GOAL:
Update the listing below by changing every "dist" to "distance" and keeping everything else the same. Leave the pictures out of your answer.
[Start DATASET CONTENT]
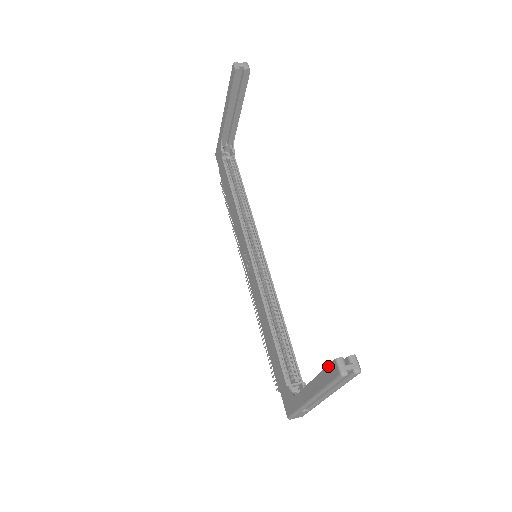
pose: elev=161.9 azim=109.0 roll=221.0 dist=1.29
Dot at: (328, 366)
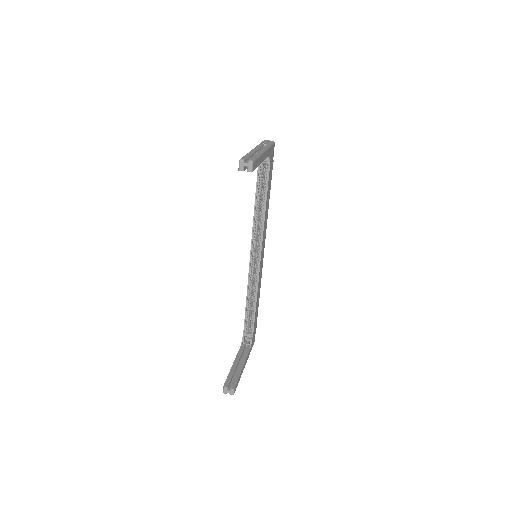
Dot at: (226, 380)
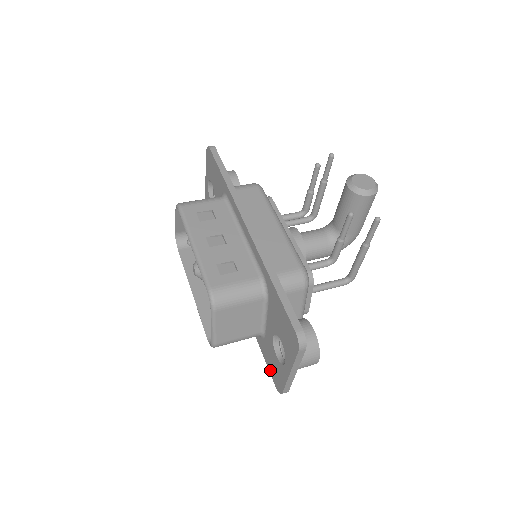
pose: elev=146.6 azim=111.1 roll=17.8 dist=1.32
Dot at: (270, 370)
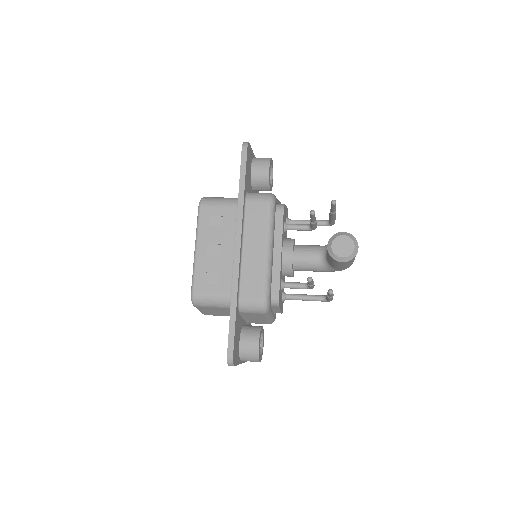
Dot at: occluded
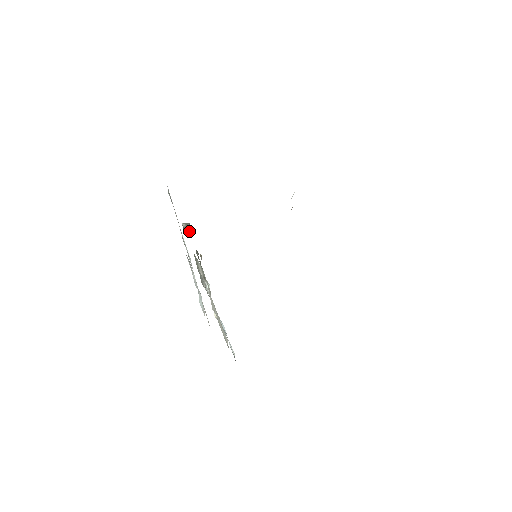
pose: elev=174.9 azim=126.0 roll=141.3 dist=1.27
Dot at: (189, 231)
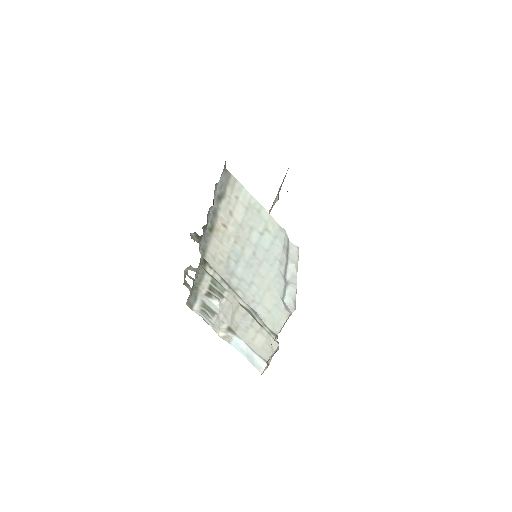
Dot at: occluded
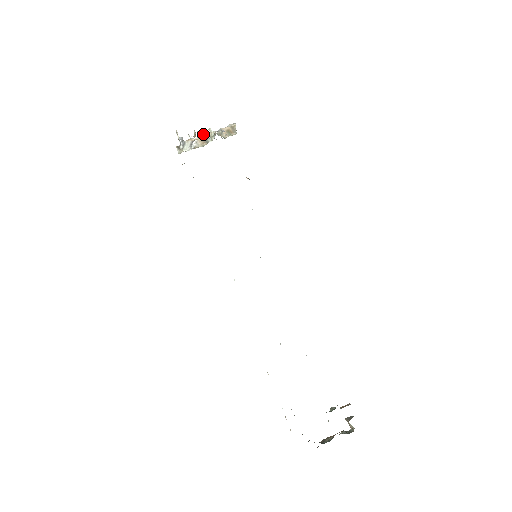
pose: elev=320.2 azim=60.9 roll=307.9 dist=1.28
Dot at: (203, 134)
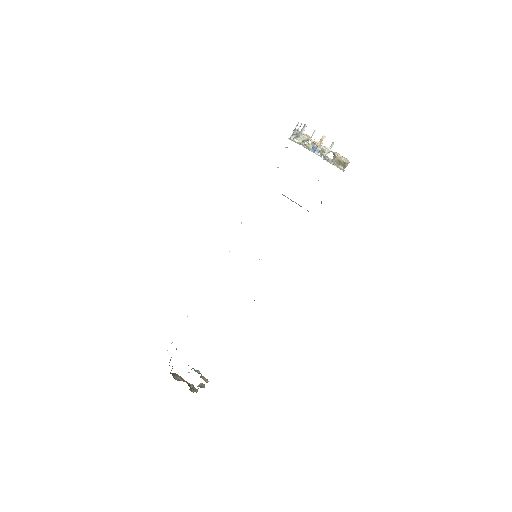
Dot at: occluded
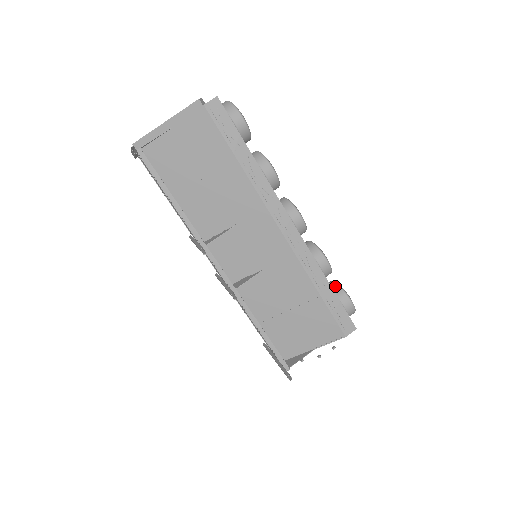
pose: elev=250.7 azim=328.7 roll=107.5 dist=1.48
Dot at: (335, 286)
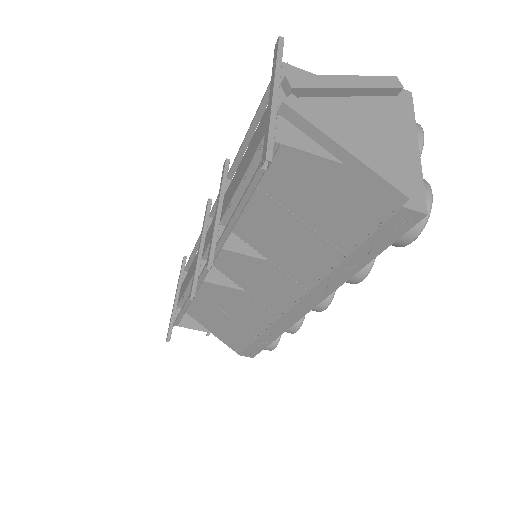
Dot at: occluded
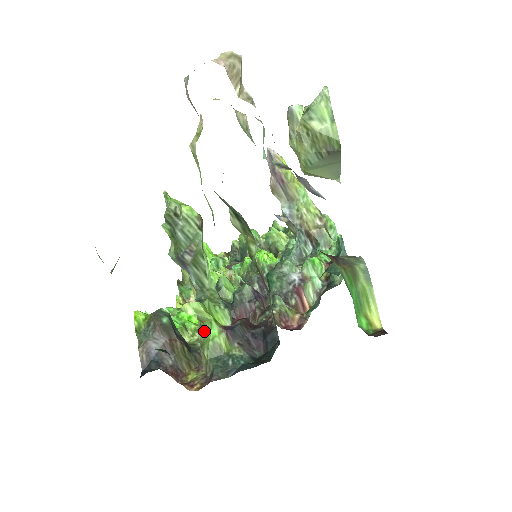
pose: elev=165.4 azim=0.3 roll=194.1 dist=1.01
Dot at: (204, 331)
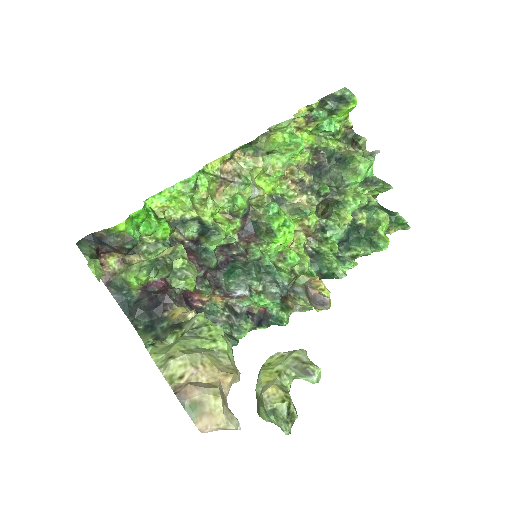
Dot at: (138, 270)
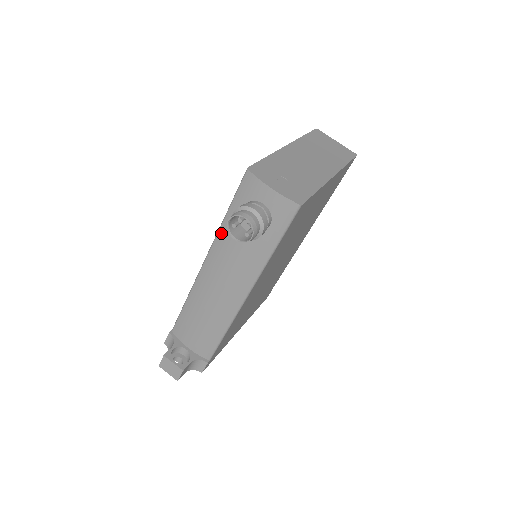
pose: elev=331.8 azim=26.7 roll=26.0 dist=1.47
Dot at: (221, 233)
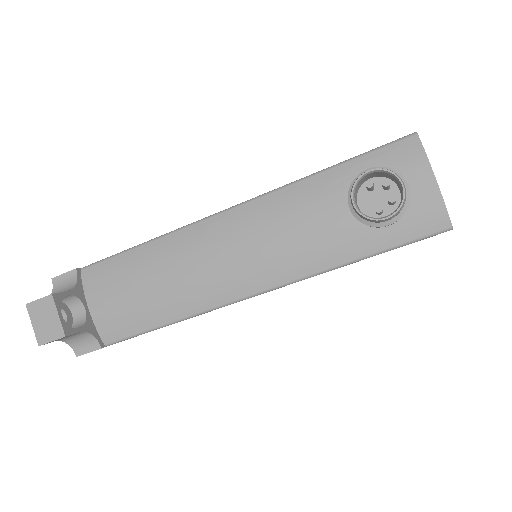
Dot at: (297, 187)
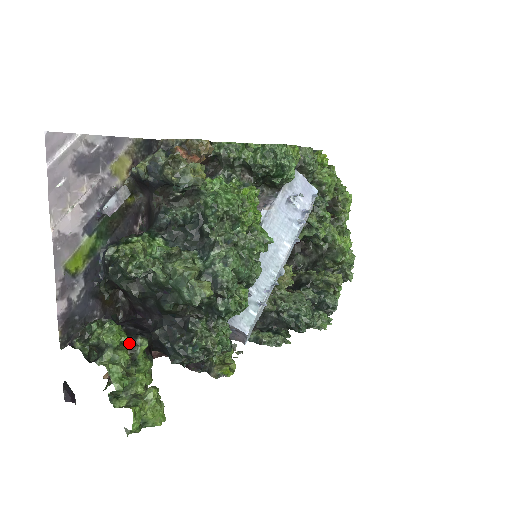
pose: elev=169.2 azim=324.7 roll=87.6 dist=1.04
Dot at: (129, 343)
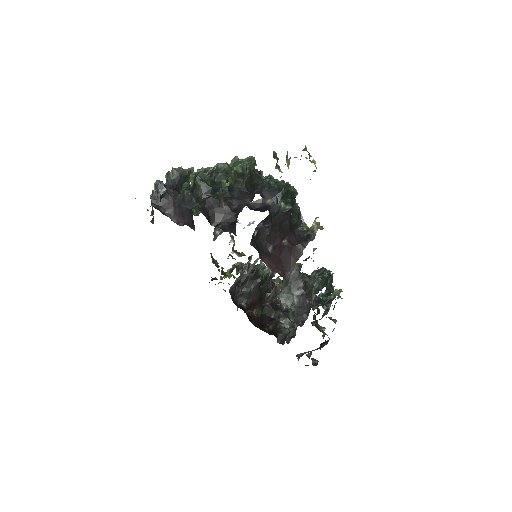
Dot at: occluded
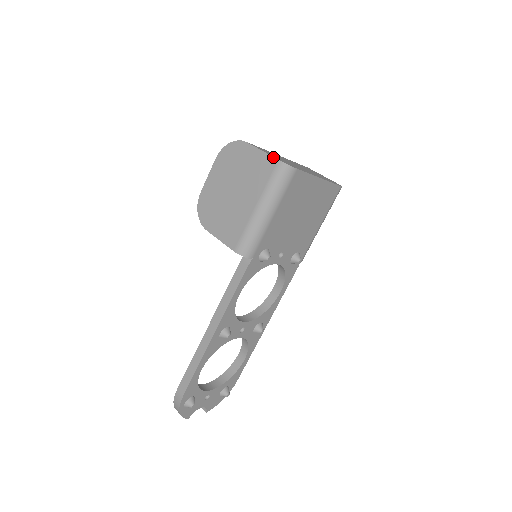
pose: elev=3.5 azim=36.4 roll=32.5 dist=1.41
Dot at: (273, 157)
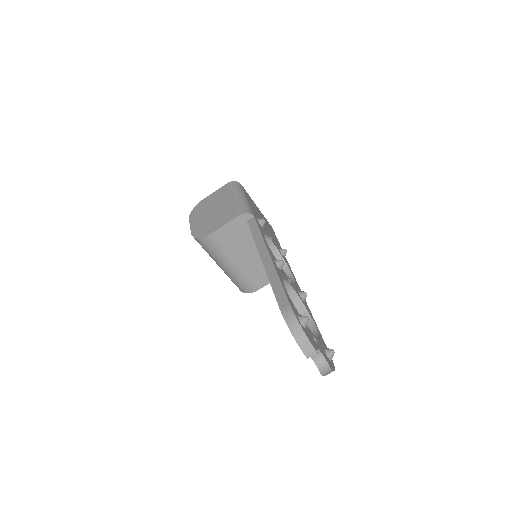
Dot at: (224, 185)
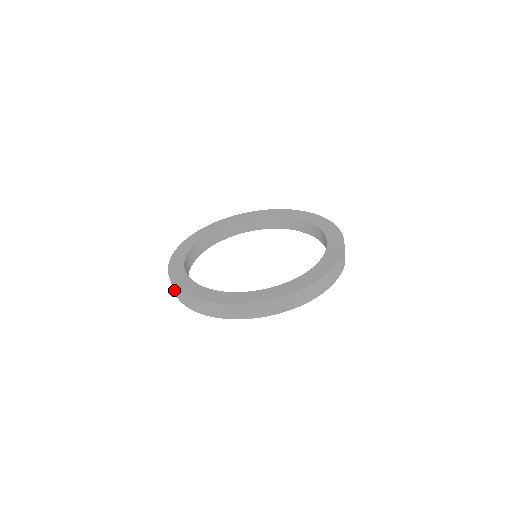
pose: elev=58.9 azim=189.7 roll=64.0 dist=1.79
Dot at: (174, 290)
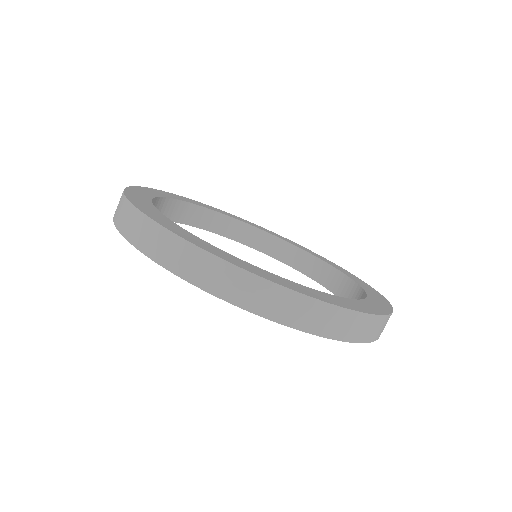
Dot at: (183, 260)
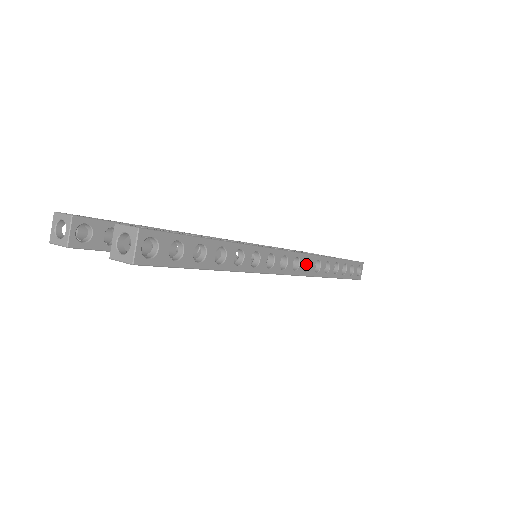
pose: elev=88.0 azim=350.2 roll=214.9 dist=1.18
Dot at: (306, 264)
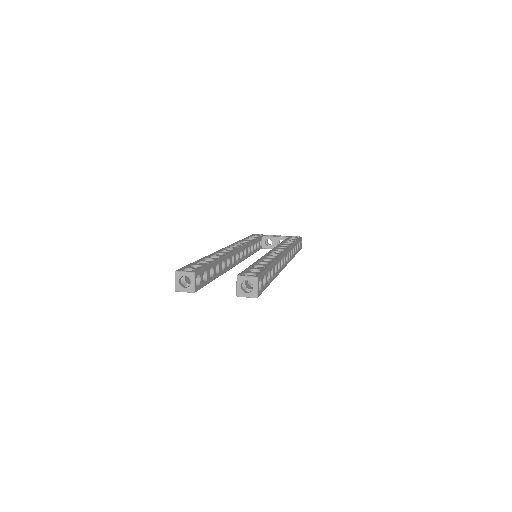
Dot at: occluded
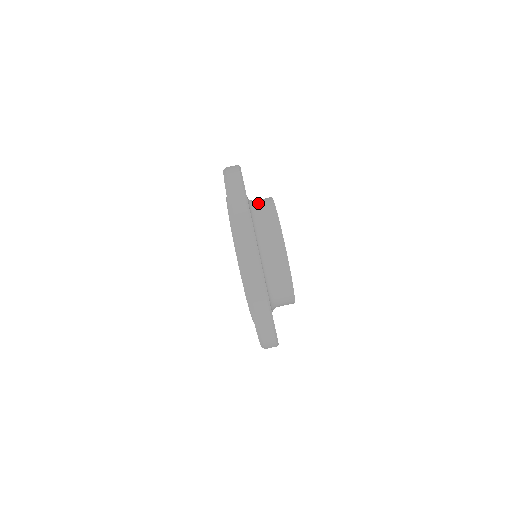
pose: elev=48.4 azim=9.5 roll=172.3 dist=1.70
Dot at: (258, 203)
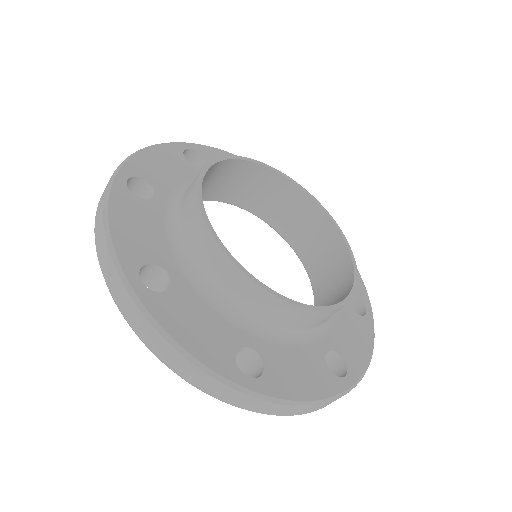
Dot at: (182, 206)
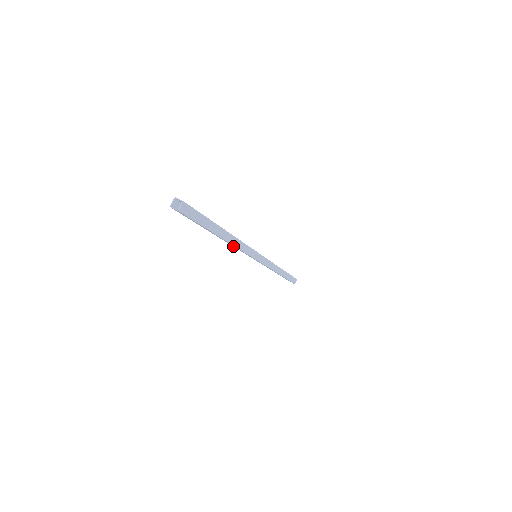
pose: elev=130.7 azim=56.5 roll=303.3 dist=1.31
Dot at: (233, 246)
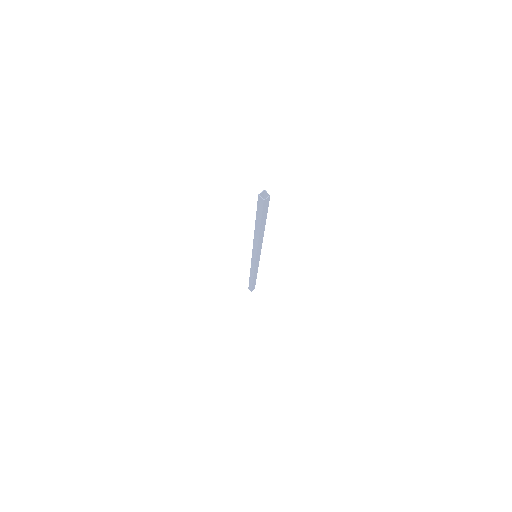
Dot at: (254, 241)
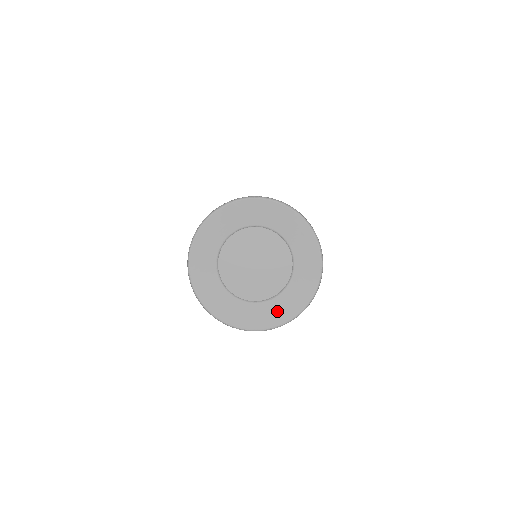
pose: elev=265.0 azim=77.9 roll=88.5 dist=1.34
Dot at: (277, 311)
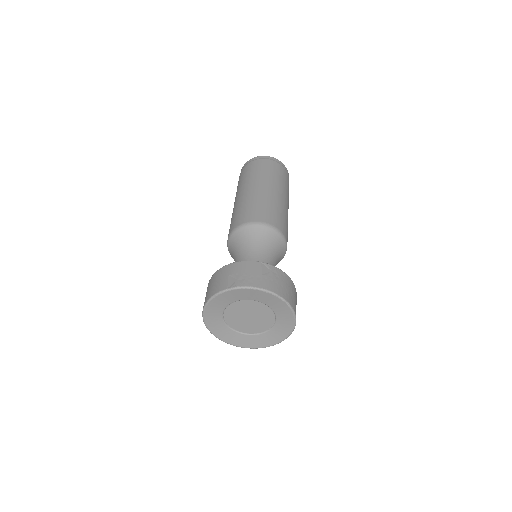
Dot at: (251, 342)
[End DATASET CONTENT]
RESPONSE FOR THIS EXERCISE:
pose: elev=161.9 azim=109.0 roll=221.0 distance=1.29
Dot at: (328, 366)
Dot at: (226, 380)
pose: elev=146.6 azim=111.1 roll=17.8 distance=1.32
Dot at: (270, 370)
Dot at: occluded
pose: elev=174.9 azim=126.0 roll=141.3 distance=1.27
Dot at: (189, 231)
Dot at: occluded
pose: elev=320.2 azim=60.9 roll=307.9 distance=1.28
Dot at: (203, 134)
Dot at: occluded
pose: elev=250.7 azim=328.7 roll=107.5 distance=1.48
Dot at: (335, 286)
Dot at: occluded
pose: elev=165.4 azim=0.3 roll=194.1 distance=1.01
Dot at: (204, 331)
Dot at: (138, 270)
pose: elev=331.8 azim=26.7 roll=26.0 distance=1.47
Dot at: (221, 233)
Dot at: (297, 187)
pose: elev=169.2 azim=324.7 roll=87.6 distance=1.04
Dot at: (129, 343)
Dot at: occluded
pose: elev=3.5 azim=36.4 roll=32.5 distance=1.41
Dot at: (273, 157)
Dot at: (224, 185)
pose: elev=58.9 azim=189.7 roll=64.0 distance=1.79
Dot at: (174, 290)
Dot at: (183, 260)
pose: elev=88.0 azim=350.2 roll=214.9 distance=1.18
Dot at: (306, 264)
Dot at: occluded
pose: elev=48.4 azim=9.5 roll=172.3 distance=1.70
Dot at: (258, 203)
Dot at: (182, 206)
pose: elev=130.7 azim=56.5 roll=303.3 distance=1.31
Dot at: (233, 246)
Dot at: (254, 241)
pose: elev=265.0 azim=77.9 roll=88.5 distance=1.34
Dot at: (277, 311)
Dot at: (251, 342)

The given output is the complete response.